■ **Records shown**:
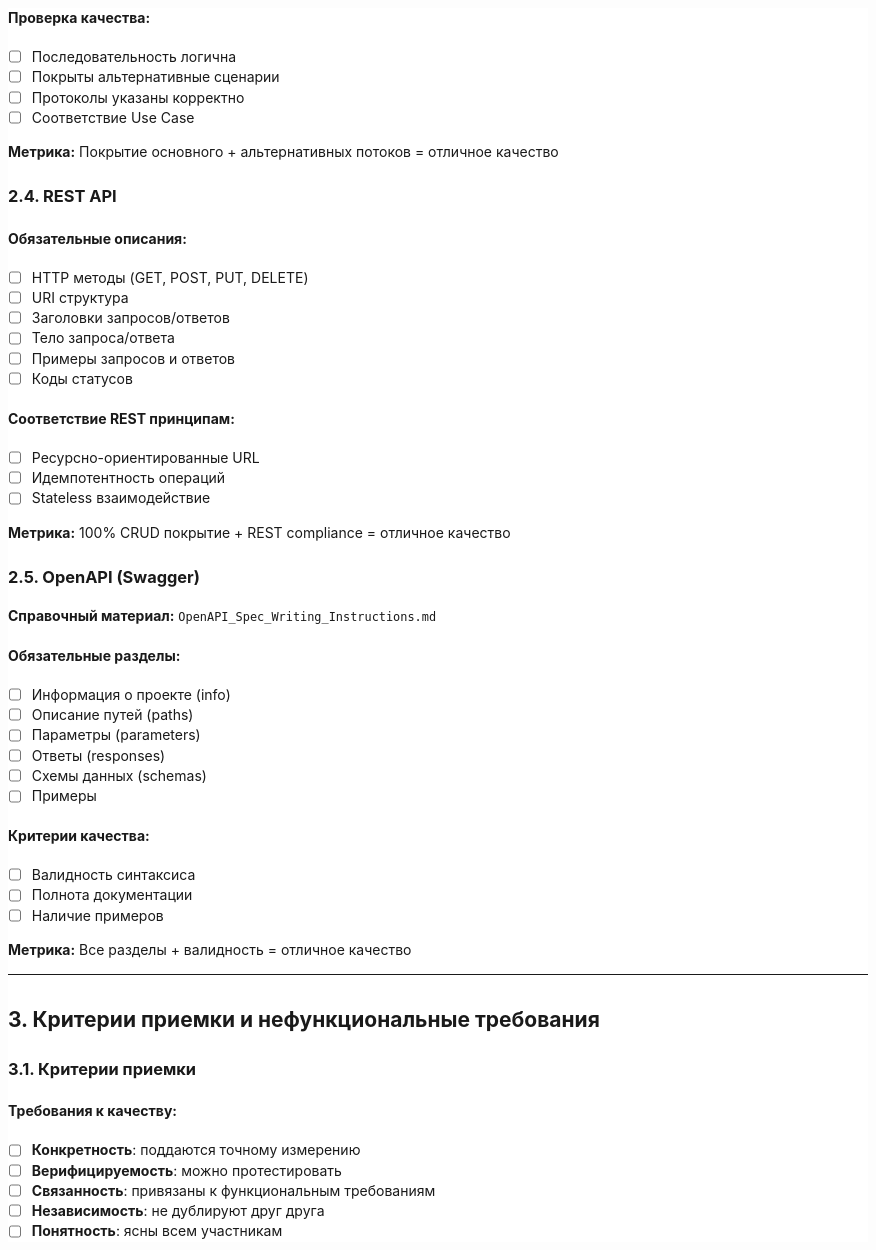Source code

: #### Проверка качества:
- [ ] Последовательность логична
- [ ] Покрыты альтернативные сценарии
- [ ] Протоколы указаны корректно
- [ ] Соответствие Use Case

**Метрика:** Покрытие основного + альтернативных потоков = отличное качество

### 2.4. REST API

#### Обязательные описания:
- [ ] HTTP методы (GET, POST, PUT, DELETE)
- [ ] URI структура
- [ ] Заголовки запросов/ответов
- [ ] Тело запроса/ответа
- [ ] Примеры запросов и ответов
- [ ] Коды статусов

#### Соответствие REST принципам:
- [ ] Ресурсно-ориентированные URL
- [ ] Идемпотентность операций
- [ ] Stateless взаимодействие

**Метрика:** 100% CRUD покрытие + REST compliance = отличное качество

### 2.5. OpenAPI (Swagger)
**Справочный материал:** `OpenAPI_Spec_Writing_Instructions.md`

#### Обязательные разделы:
- [ ] Информация о проекте (info)
- [ ] Описание путей (paths)
- [ ] Параметры (parameters)
- [ ] Ответы (responses)
- [ ] Схемы данных (schemas)
- [ ] Примеры

#### Критерии качества:
- [ ] Валидность синтаксиса
- [ ] Полнота документации
- [ ] Наличие примеров

**Метрика:** Все разделы + валидность = отличное качество

---

## 3. Критерии приемки и нефункциональные требования

### 3.1. Критерии приемки

#### Требования к качеству:
- [ ] **Конкретность**: поддаются точному измерению
- [ ] **Верифицируемость**: можно протестировать
- [ ] **Связанность**: привязаны к функциональным требованиям
- [ ] **Независимость**: не дублируют друг друга
- [ ] **Понятность**: ясны всем участникам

■ **What you need to do**: Reproduce the text of the records above line for line, keeping every character unchanged, and omit the pictures from your answer.

■ **Answer for the task**:
Source code

: #### Проверка качества:
- [ ] Последовательность логична
- [ ] Покрыты альтернативные сценарии
- [ ] Протоколы указаны корректно
- [ ] Соответствие Use Case

**Метрика:** Покрытие основного + альтернативных потоков = отличное качество

### 2.4. REST API

#### Обязательные описания:
- [ ] HTTP методы (GET, POST, PUT, DELETE)
- [ ] URI структура
- [ ] Заголовки запросов/ответов
- [ ] Тело запроса/ответа
- [ ] Примеры запросов и ответов
- [ ] Коды статусов

#### Соответствие REST принципам:
- [ ] Ресурсно-ориентированные URL
- [ ] Идемпотентность операций
- [ ] Stateless взаимодействие

**Метрика:** 100% CRUD покрытие + REST compliance = отличное качество

### 2.5. OpenAPI (Swagger)
**Справочный материал:** `OpenAPI_Spec_Writing_Instructions.md`

#### Обязательные разделы:
- [ ] Информация о проекте (info)
- [ ] Описание путей (paths)
- [ ] Параметры (parameters)
- [ ] Ответы (responses)
- [ ] Схемы данных (schemas)
- [ ] Примеры

#### Критерии качества:
- [ ] Валидность синтаксиса
- [ ] Полнота документации
- [ ] Наличие примеров

**Метрика:** Все разделы + валидность = отличное качество

---

## 3. Критерии приемки и нефункциональные требования

### 3.1. Критерии приемки

#### Требования к качеству:
- [ ] **Конкретность**: поддаются точному измерению
- [ ] **Верифицируемость**: можно протестировать
- [ ] **Связанность**: привязаны к функциональным требованиям
- [ ] **Независимость**: не дублируют друг друга
- [ ] **Понятность**: ясны всем участникам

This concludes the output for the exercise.